Russia has said 63 of its troops were killed in a strike on the city of Makiivka.
The statement from Moscow's defence ministry on Monday came after Kyiv claimed up to 400 Russian soldiers had died in the strike on the city in the eastern region of Donetsk. However, authorities in Kyiv stopped short of claiming responsibility for the blast on the Russian-controlled region on New Year's Day.
“As a result of a strike by four missiles with a high-explosive warhead on a temporary deployment point, 63 Russian servicemen were killed,” Russia said.
The defence ministry said a building used as accommodation for servicemen had been hit by four rockets fired from American-made Himars launchers, claiming two rockets had been shot down.
Russian military bloggers, many with hundreds of thousands of followers, said the huge destruction was a result of storing ammunition in the same building as a barracks, despite commanders knowing it was within range of Ukrainian rockets.
Kyiv was on Monday hit by another barrage of Iranian-made drones that damaged energy facilities and caused power cuts, a day after Russia launched “happy new year” strikes on the capital.
Sirens wailed as residents were alert to the threat from above throughout the night.
“It is loud in the region and in the capital: night drone attacks,” Kyiv Governor Oleksiy Kuleba wrote on Telegram. “Russians launched several waves of Shahed drones. Targeting critical infrastructure facilities. Air defence is at work.”
Vitali Klitschko, the mayor of Kyiv, said the strikes had caused “emergency power outages in the city”.
Earlier, he said, one person was wounded by shrapnel from a drone that hit a road and damaged a building in a north-eastern district of the capital.
The attack came a day after Moscow bombarded Ukraine with a wave of drones, including at least one inscribed with the message “Happy New Year”.
Photos of the wreckage of the unmanned vehicle were posted online by Andriy Nebytov, Kyiv’s police chief. The drone also featured drawings of a wrapped gift and a bauble with the word “boom” on it.
The drone was marked as a Geran-2, the Russian name for the Shahed-136 drones. In recent months, Moscow has been launching the devices in vast numbers across Ukraine.
President Volodymyr Zelenskyy used his overnight message Sunday to say Russian efforts would prove useless.
“Drones, missiles, everything else will not help them,” he said of the Russians. “Because we stand united. They are united only by fear.”
The attacks on the capital and other cities on New Year’s Day left three people dead and wounded around 50.

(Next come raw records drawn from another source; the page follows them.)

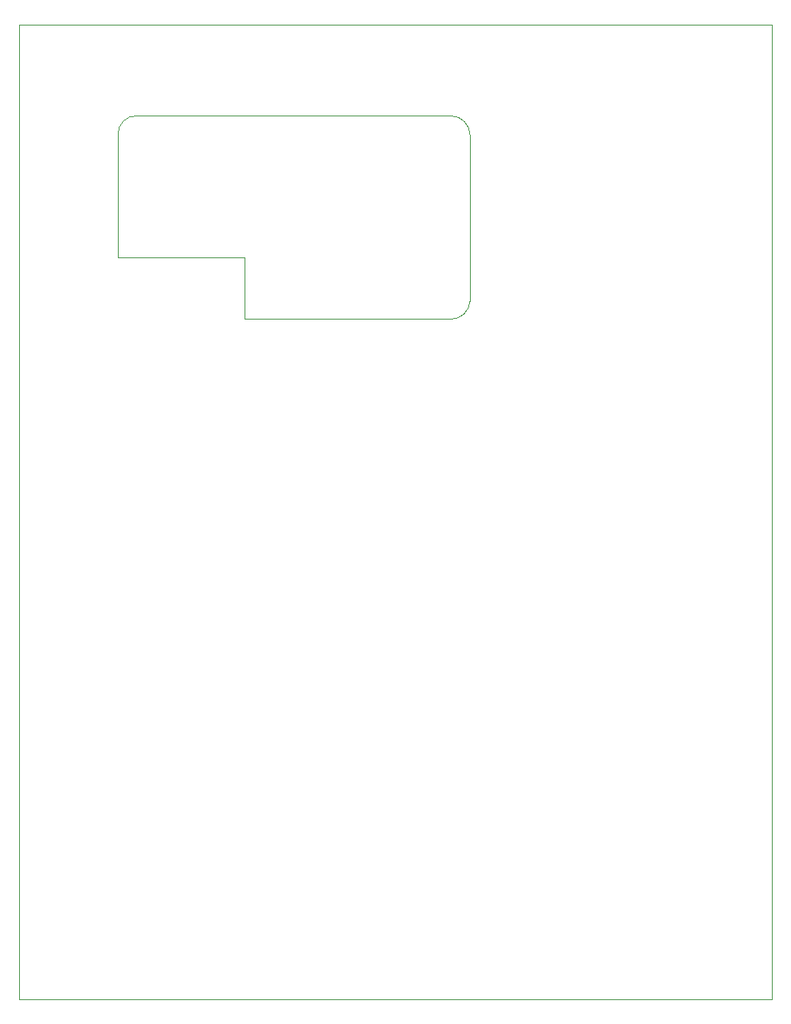
<source format=gm1>
G04 #@! TF.GenerationSoftware,KiCad,Pcbnew,(6.0.5-0)*
G04 #@! TF.CreationDate,2023-01-03T07:21:46-05:00*
G04 #@! TF.ProjectId,solar-cell-pcbs-usb,736f6c61-722d-4636-956c-6c2d70636273,3*
G04 #@! TF.SameCoordinates,Original*
G04 #@! TF.FileFunction,Profile,NP*
%FSLAX46Y46*%
G04 Gerber Fmt 4.6, Leading zero omitted, Abs format (unit mm)*
G04 Created by KiCad (PCBNEW (6.0.5-0)) date 2023-01-03 07:21:46*
%MOMM*%
%LPD*%
G01*
G04 APERTURE LIST*
G04 #@! TA.AperFunction,Profile*
%ADD10C,0.100000*%
G04 #@! TD*
G04 APERTURE END LIST*
D10*
X143600000Y-38750000D02*
X152100000Y-38750000D01*
X96000000Y-70000000D02*
X96000000Y-63400000D01*
X80600000Y-142250000D02*
X88600000Y-142250000D01*
X135600000Y-142250000D02*
X88600000Y-142250000D01*
X80650000Y-38750000D02*
X88650000Y-38750000D01*
X135600000Y-38750000D02*
X143600000Y-38750000D01*
X152100000Y-38750000D02*
X152100000Y-142250000D01*
X80600000Y-142250000D02*
X72100000Y-142250000D01*
X82600000Y-63400000D02*
X82600000Y-50414214D01*
X143600000Y-142250000D02*
X152100000Y-142250000D01*
X96000000Y-70000000D02*
X117994360Y-70000000D01*
X117994360Y-69999969D02*
G75*
G03*
X120000000Y-68085786I-3860J2011869D01*
G01*
X119999947Y-50414215D02*
G75*
G03*
X117989127Y-48400000I-2039847J-25585D01*
G01*
X84600002Y-48399959D02*
G75*
G03*
X82600000Y-50414214I-97602J-1903141D01*
G01*
X135600000Y-142250000D02*
X143600000Y-142250000D01*
X120000000Y-50414214D02*
X120000000Y-68085786D01*
X88650000Y-38750000D02*
X135600000Y-38750000D01*
X84600000Y-48400000D02*
X117989127Y-48400000D01*
X80650000Y-38750000D02*
X72100000Y-38750000D01*
X72100000Y-142250000D02*
X72100000Y-38750000D01*
X96000000Y-63400000D02*
X82600000Y-63400000D01*
M02*

</source>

Meanwhile, fighting in the eastern Donbas region is concentrating on a strategic motorway, according to British intelligence.
“Over the last five days, Russian and Ukrainian forces have probably been fighting for control of the P66 highway, north of the Russian-held Luhansk Oblast town of Kremina,” the UK’s Ministry of Defence said,
“The P66 is a key supply route for the northern section of Russia’s Donbas front from the Belgorod region of Russia.

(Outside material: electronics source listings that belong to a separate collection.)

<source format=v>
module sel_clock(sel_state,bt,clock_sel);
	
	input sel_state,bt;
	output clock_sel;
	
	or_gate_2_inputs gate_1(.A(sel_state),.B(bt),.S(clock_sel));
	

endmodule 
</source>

“Its use has been disrupted by Ukrainian artillery since October, but if Ukraine were able to secure the route, if would highly likely further undermine Russia’s defence of Kremina.”
Nato Secretary General Jens Stoltenberg on Sunday said the Ukraine war is using an “enormous amount” of munitions and western allies must increase arms production soon to ensure supplies do not dwindle.
The heavy use of weapons on both sides is a sign that the Russians are digging in, he said.
Several people were reported to have been injured in an attack on the eastern city of Makiivka in the Donetsk region occupied by Russian forces.
The Moscow-installed administration of the Donetsk region said on Sunday that at least 25 rockets were fired at the region overnight on New Year’s Eve, hitting a military quarters
A local official said 15 people were wounded, according to Russia’s Tass state news agency. In a separate report, Tass cited the head of the Donetsk People’s Republic as saying that air defence systems had intercepted Ukrainian rockets aimed at the region on Saturday night.
“Our air defence system was actively working. Otherwise, there would have been far more strikes,” Denis Pushilin said. “Well-co-ordinated work by our counter-battery struggle personnel and artillery did not allow the enemy to carry out these attacks with impunity.”